Wie effizient Pflanzen der Atmosphäre CO2 entnehmen, hängt von mehreren Faktoren ab. Pflanzenart und Wachstumsgeschwindigkeit spielen natürlich hinein. Aber auch der Klimawandel selbst verstärkt den Einfluss der Vegetation: Je höher die CO2-Konzentration in der Luft ist, desto mehr CO2 nehmen Pflanzen vom so genannten Typ C3 auf. Immerhin 90 Prozent aller Landpflanzen zählen zu dieser Gruppe. Ursächlich für diesen Effekt sind die Stomata, Spaltöffnungen in den Blättern, über die die Pflanzen CO2 aufnehmen, aber auch Wasser verlieren können. Deshalb öffnet eine Pflanze ihre Stomata nur so kurz wie nötig, und kann bei höherer CO2-Konzentration in der gleichen Zeit mehr Gas binden. Profitieren kann die Pflanzen von mehr Kohlendioxid also nur, wenn genügend Feuchtigkeit vorhanden ist, um die Stomata bedenkenlos zu öffnen. Vor allem in Südeuropa könnte das zu Problemen führen, da der Klimawandel dort Wärme und Trockenheit verstärkt. Sind jedoch alle Bedingungen erfüllt, steigert eine höhere CO2-Konzentration der Ertrag der Pflanzen. Stiege die Konzentration von heute 385 ppm (parts per million, Moleküle in einer Million Luftmoleküle) auf 550 ppm, stiege der Ertrag der fünf wichtigsten Nahrungspflanzen um sieben Prozent. Allerdings gelten die Folgen des Klimawandels bereits ab einer Konzentration von 450 ppm als nicht mehr beherrschbar. Voraussetzung für steigende Erträge wäre außerdem, dass der Klimawandel nicht auch andere Rahmenbedingungen verändert.

Doch die Rahmenbedingungen ändern sich durchaus: So stellt das Team von Evan DeLucia an der Universität von Illinois fest, dass sich bei Sojabohnen die Fraßschäden durch Japankäfer bei einer CO2-Konzentration von 550 ppm verdoppeln. Vermutlich bilden die Pflanzen mehr Zucker und weniger Eiweiße, was die Blätter attraktiver für den Käfer macht. Gleichzeitig fanden die Forscher in den Sojabohnen weniger natürliche Abwehrstoffe gegen Schädlinge. Positiver Nebeneffekt des Klimawandels: Die höhere Temperatur führt schon heute zu messbar längeren Vegetationsperioden – und das längere Wachstum bedeutet, dass die Pflanzen mehr CO2 in Biomasse umwandeln.

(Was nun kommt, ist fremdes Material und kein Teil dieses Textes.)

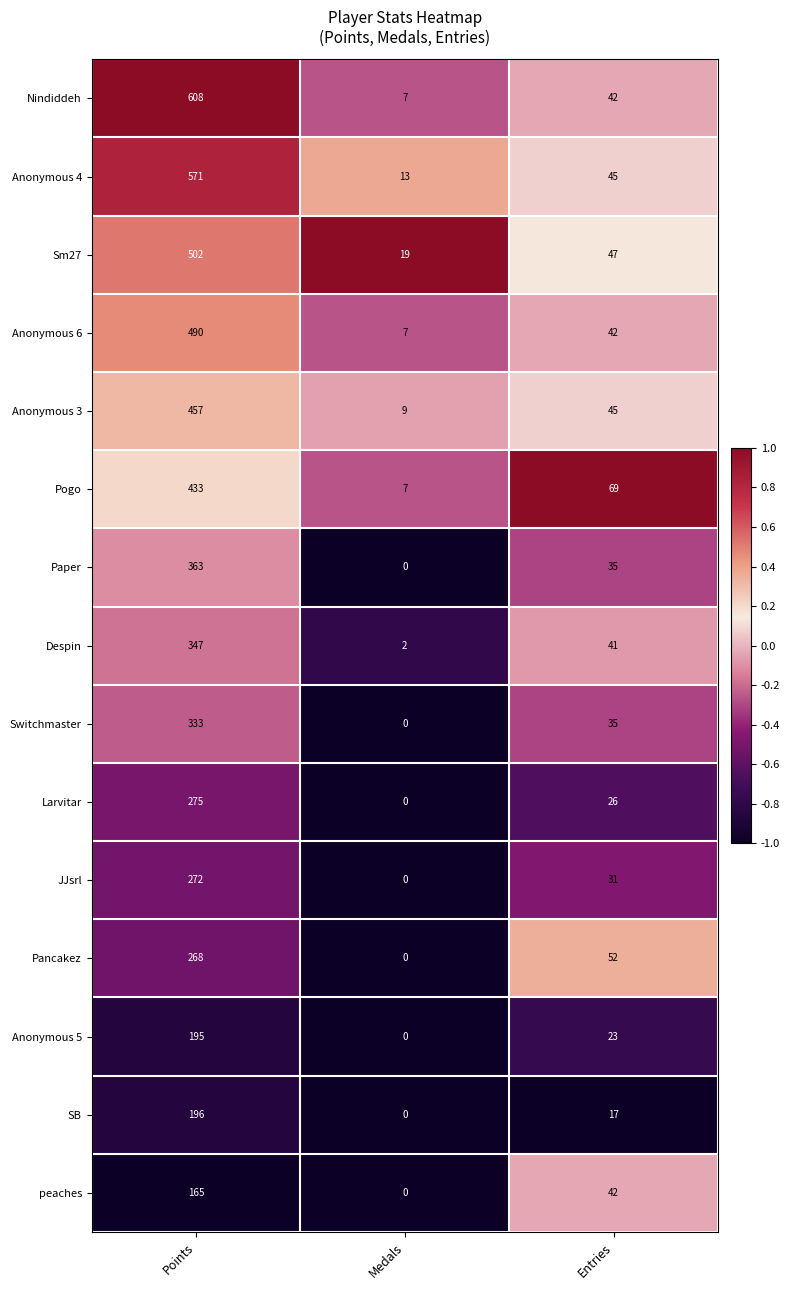

How many categories are shown in the chart?

3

Der genaue Zusammenhang zwischen atmosphärischer CO2-Konzentration und weiteren Faktoren wie Klima oder Boden ist Gegenstand zahlreicher Forschungsarbeiten. In Deutschland untersucht dies beispielsweise das Projekt FACE der Bundesforschungsanstalt für Landwirtschaft für die Fruchtfolge Wintergerste – Zwischenfrucht Weidelgras – Zuckerrübe – Winterweizen. Die Gendatenbank des Forschungsprogramms GABI listet bereits über 20 Gene, die mit dem CO2-Stoffwechsel zusammenhängen. Pflanzenzüchter können dadurch gezielter arbeiten.